Proline-rich protein 23C  is a protein that in humans is encoded by the proline-rich 23C (PRR23C) gene.

Gene

PRR23C Homo sapiens is located on the long arm of chromosome 3, (3q23) on the antisense strand.   When pertaining to the mRNA of PRR23C Homo sapiens, it is 2,791 bp in length. PRR23C Homo sapiens has one exon covering the entire length of mRNA (1-2,791 bp).
PRR23C Homo sapiens has a clone name of FLJ46210.

Expression

PRR23C Homo sapiens is expressed in the testis. Ottolini et al. (2014) discussed the PRR23 family to which they revealed that through RNA sequencing data, that PRR23A, PRR23B and PRR23C are testis-specific genes. Ottolini et al. (2014) believes that this family may be a crucial part for the male reproductive system given their RNA-seq data findings.

Protein
Proline-rich protein 23C Homo sapiens is 262 amino acids long with a calculated molecular weight of 27,674 Da. Proline-rich protein 23C Homo sapiens has a domain of unknown function (DUF2476) that spans the majority of the protein (1-259 aa) which is a conserved domain. DUF2476 belongs to pfam10630 which is a part of superfamily c|11241. DUF2476 is a family of proteins that are rich in proline residues and have unknown function. Proline-rich protein 23C is the preferred name but other aliases include proline-rich protein 23A.

Protein composition

Proline is predicted to be the most abundant amino acid in proline-rich protein 23C Homo sapiens.
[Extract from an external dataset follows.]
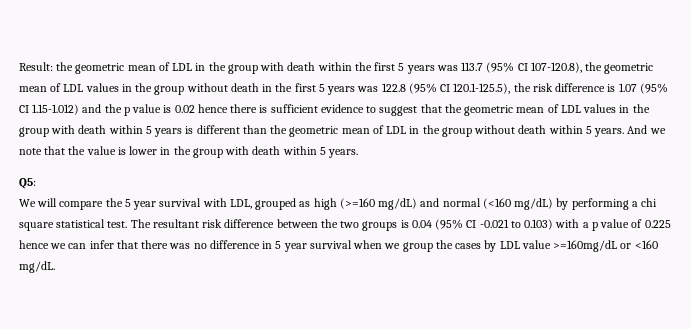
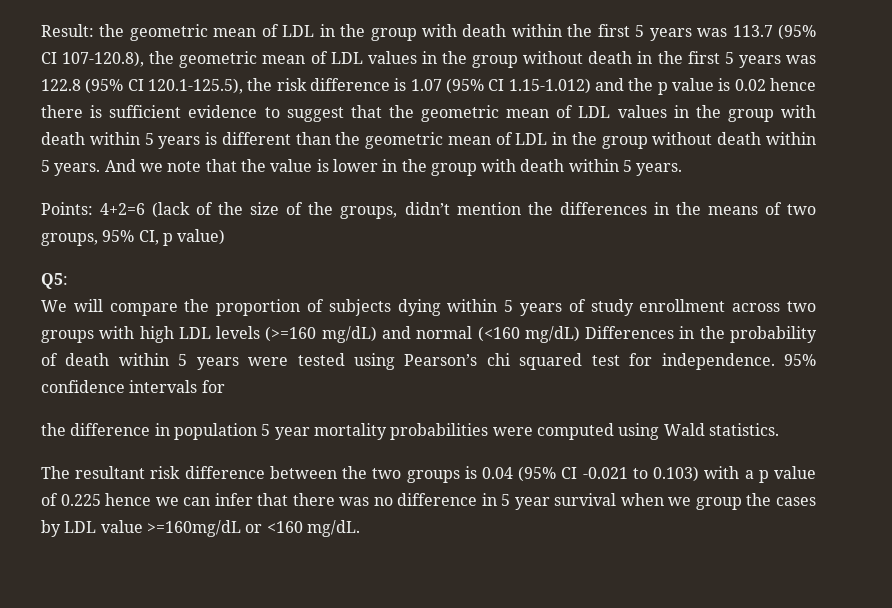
(359, 153) none -> [41,202,816,219] [41,229,226,246] // Points: 4+2=6 (lack of the size of the groups, didn’t mention the differences in the means of two groups, 95% CI, p value)
[124,198,337,210] 5 year survival with LDL, grouped as high -> [216,299,816,316] [41,326,261,343] proportion of subjects dying within 5 years of study enrollment across two groups with high LDL levels
[556,198,658,210] [19,219,128,231] by performing a chi square statistical test. -> [585,326,818,343] [41,353,817,370] [41,380,225,393] [41,423,779,440] Differences in the probability of death within 5 years were tested using Pearson’s chi squared test for independence. 95% confidence intervals for // the difference in population 5 year mortality probabilities were computed using Wald statistics. //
In comparison to the prevalence of amino acids in other human proteins, it is predicted that proline-rich protein 23C Homo sapiens has a higher abundance of proline along with very low abundances of asparagine, threonine, and lysine. Orthologs for this protein are predicted to also have a high abundance of proline.

Isoelectric point

The basal isoelectric point for PRR23C Homo sapiens was 4.48 (pH) according to phoshosite.org.

Sub-cellular localization

Proline-rich protein 23C is predicted to localize to the nucleus for the human protein and its orthologs. There are predicted nuclear localization signals seen in both the human proline-rich protein 23C and its orthologs.

Homology

Orthologs

PRR23C Homo sapiens is strictly conserved in mammals.
The table below lists mammalian orthologs for PRR23C Homo sapiens .

Paralogs

There were two paralogs found for PRR23C Homo sapiens: PRR23B and PRR23A. Both have similar sequence identities with PRR23B having 86% identity and PRR23A having 85% identity.